I’ve never had a seamstress before and on my way to her house I wondered if maybe she’d written all those great Yelp reviews herself, but when I met her I felt much better. There was no way she could have written them, because her English wasn’t great. In fact, for the first ten minutes I was there, the only word she said was “Mnyes.” Would you like me to use that in a sentence? No problem. Here are things she said “Mnyes.” to:
Sorry I’m a little early.
You have really beautiful flowers out there.
Should I take my shoes off?
Pardon?
Are you asking if I’ll come upstairs?
Oh, what a room!
What, should I change here? I’ll just take my clothes off here.
I don't know one word in her first language, let alone one word that can do so many things. I wish I did, because when you can get that much mileage out of one word you don’t really need others. I assumed her catchphrase was the extent of her English vocabulary, until she started pinning the bottom of my dress and I started glancing absentmindedly around the room.
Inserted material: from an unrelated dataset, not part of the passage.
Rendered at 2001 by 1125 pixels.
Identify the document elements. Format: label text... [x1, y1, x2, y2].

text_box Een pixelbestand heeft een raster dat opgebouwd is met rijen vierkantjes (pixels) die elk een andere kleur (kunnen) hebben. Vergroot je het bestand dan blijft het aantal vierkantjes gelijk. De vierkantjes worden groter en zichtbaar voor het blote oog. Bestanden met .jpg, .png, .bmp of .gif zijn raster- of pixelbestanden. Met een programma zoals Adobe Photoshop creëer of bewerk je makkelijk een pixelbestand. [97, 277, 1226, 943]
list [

“It will really help me a lot if you look directly at your eyes in the mirror.” she said, in absolutely perfect English.
“At my eyes?”
She was back to “Mnyes.”
There was a giant mirror leaned against the wall a few feet away, and I stared at my eyes in it.
How much time do you spend looking at yourself in the mirror?
Growing up I always wondered if, were I for some reason put up to the task, I could recognize my face out of a line up of twenty other caucasian faces. No hair, no birthmarks, and no eyes, just empty sockets in an empty face. You know, the things little kids think about.